Can't ID without flowers.


----------



## pnwpdf (Nov 9, 2010)

Dang, I was hoping the dead flower spike in the 2nd photo would be enough. Is it some sort of orchid?


----------



## frogparty (Dec 27, 2007)

Oh it's definitely a Pleurothallis, just can't ID to species


----------



## Manuran (Aug 28, 2007)

pnwpdf said:


> Dang, I was hoping the dead flower spike in the 2nd photo would be enough. Is it some sort of orchid?


Like Jason said it is a Pleurothallis. I just wanted to point out to you that's not a dead flower spike you are looking at. It's an old stem that has died and lost it's leaf.
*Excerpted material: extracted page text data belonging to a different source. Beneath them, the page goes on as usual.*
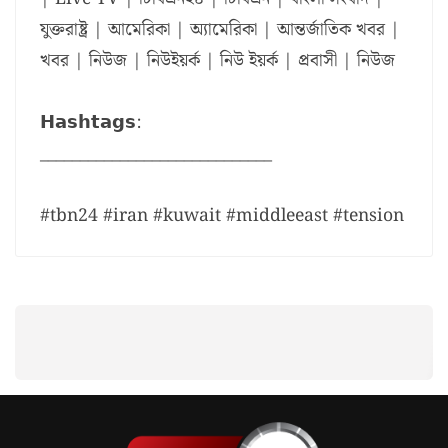
যুক্তরাষ্ট্র | আমেরিকা | অ্যামেরিকা | আন্তর্জাতিক খবর |
খবর | নিউজ | নিউইয়র্ক | নিউ ইয়র্ক | প্রবাসী | নিউজ
𝗛𝗮𝘀𝗵𝘁𝗮𝗴𝘀:
_____________________________
#tbn24 #iran #kuwait #middleeast #tension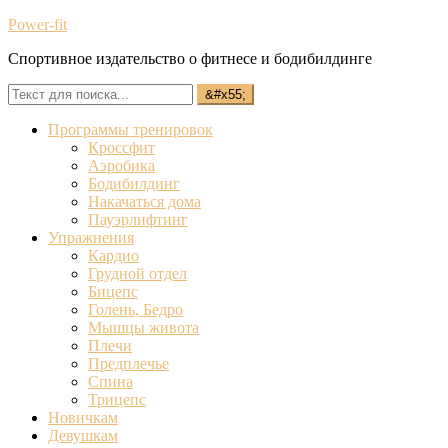
Power-fit
Спортивное издательство о фитнесе и бодибилдинге
Программы тренировок
Кроссфит
Аэробика
Бодибилдинг
Накачаться дома
Пауэрлифтинг
Упражнения
Кардио
Грудной отдел
Бицепс
Голень, Бедро
Мышцы живота
Плечи
Предплечье
Спина
Трицепс
Новичкам
Девушкам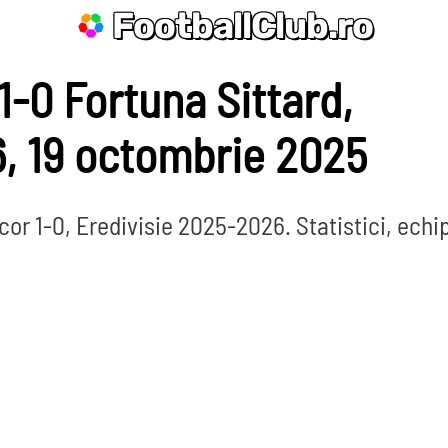
FootballClub.ro
1-0 Fortuna Sittard,
, 19 octombrie 2025
cor 1-0, Eredivisie 2025-2026. Statistici, echi
nate
La Liga
Bundesliga
Serie A
Ligue 1
Eredivisie
L
Por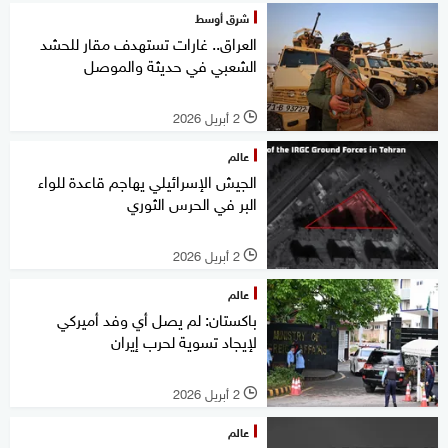
شرق أوسط
العراق.. غارات تستهدف مقار للحشد
الشعبي في حديثة والموصل
2 أبريل 2026
l
عالم
الجيش الإسرائيلي يهاجم قاعدة للواء
البر في الحرس الثوري
2 أبريل 2026
l
عالم
باكستان: لم يصل أي وفد أميركي
لإيجاد تسوية لحرب إيران
2 أبريل 2026
l
عالم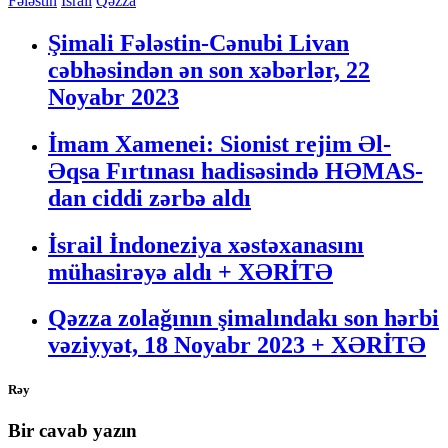
Share
Fələstin
İsrail
Qəzza
Şimali Fələstin-Cənubi Livan
cəbhəsindən ən son xəbərlər, 22
Noyabr 2023
İmam Xamenei: Sionist rejim Əl-
Əqsa Fırtınası hadisəsində HƏMAS-
dan ciddi zərbə aldı
İsrail İndoneziya xəstəxanasını
mühasirəyə aldı + XƏRİTƏ
Qəzza zolağının şimalındakı son hərbi
vəziyyət, 18 Noyabr 2023 + XƏRİTƏ
Rəy
Bir cavab yazın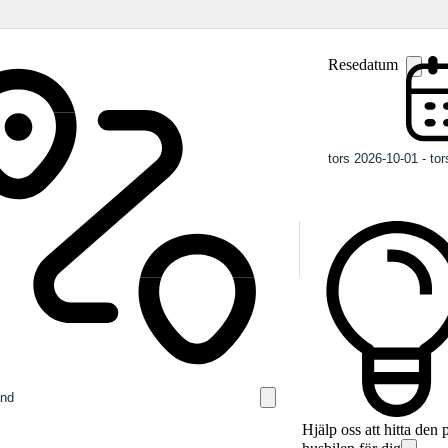
Resedatum
Hjälp oss att hitta den 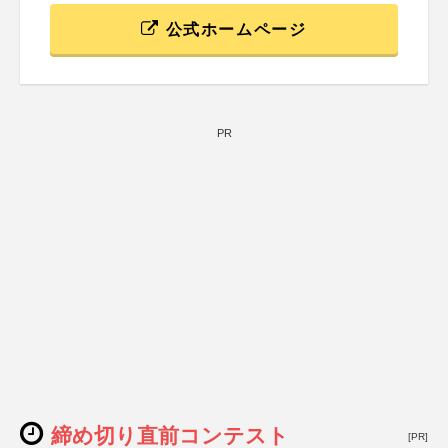
公式ホームページ
PR
締め切り直前コンテスト
[PR]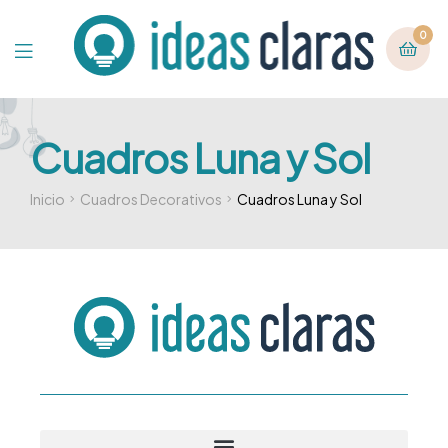
0
Cuadros Luna y Sol
Inicio
Cuadros Decorativos
Cuadros Luna y Sol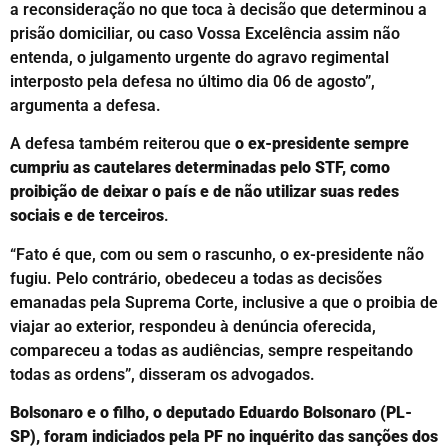
a reconsideração no que toca à decisão que determinou a
prisão domiciliar, ou caso Vossa Excelência assim não
entenda, o julgamento urgente do agravo regimental
interposto pela defesa no último dia 06 de agosto”,
argumenta a defesa.
A defesa também reiterou que
o ex-presidente sempre
cumpriu as cautelares determinadas pelo STF, como
proibição de deixar o país e de não utilizar suas redes
sociais e de terceiros
.
“Fato é que, com ou sem o rascunho, o ex-presidente não
fugiu. Pelo contrário, obedeceu a todas as decisões
emanadas pela Suprema Corte, inclusive a que o proibia de
viajar ao exterior, respondeu à denúncia oferecida,
compareceu a todas as audiências, sempre respeitando
todas as ordens”, disseram os advogados.
Bolsonaro e o filho, o deputado Eduardo Bolsonaro (PL-
SP), foram indiciados pela PF no inquérito das sanções dos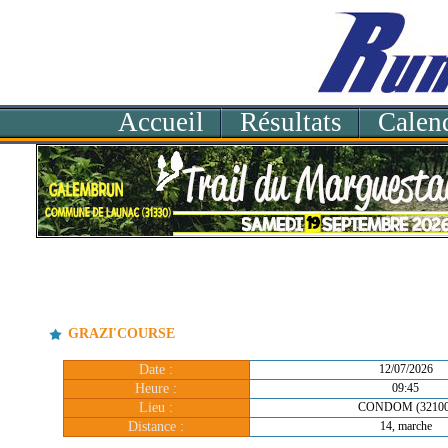
Accueil
Résultats
Calend
GRAZI'COURSE
Date :
12/07/2026
Heure :
09:45
Lieu :
CONDOM (32100
Distance :
14, marche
The flowers will come out of the papery sheath that sits at the base of the leaf. Just making sure you are anxiously looking at the right spot for the flowers 

Sadly though, it might be a little too consistently warm for that species to flower. I noticed in a couple of your pics, their is a keiki sprouting from one of the leaves. Sometimes when it is too warm, the plant will throw plantlets instead of flowers. The good thing, is that it's a pretty plant to begin with.


----------



## pnwpdf (Nov 9, 2010)

Ah I see. It is fairly new to my collection, just about a week. I keep my frog room around 73 during the day and about 67 at night. Would that be on the warm side for this?


----------



## frogparty (Dec 27, 2007)

That's not that warm, but a lot of pleuros just need it cooler. It's been my personal experience that the larger pleuros need a more substantial cooling to induce flowering. Smaller species like allenii, ornata, microphylla, and grobyii are much more generous with their blooms


----------



## pnwpdf (Nov 9, 2010)

Interesting. Thanks for the info.


----------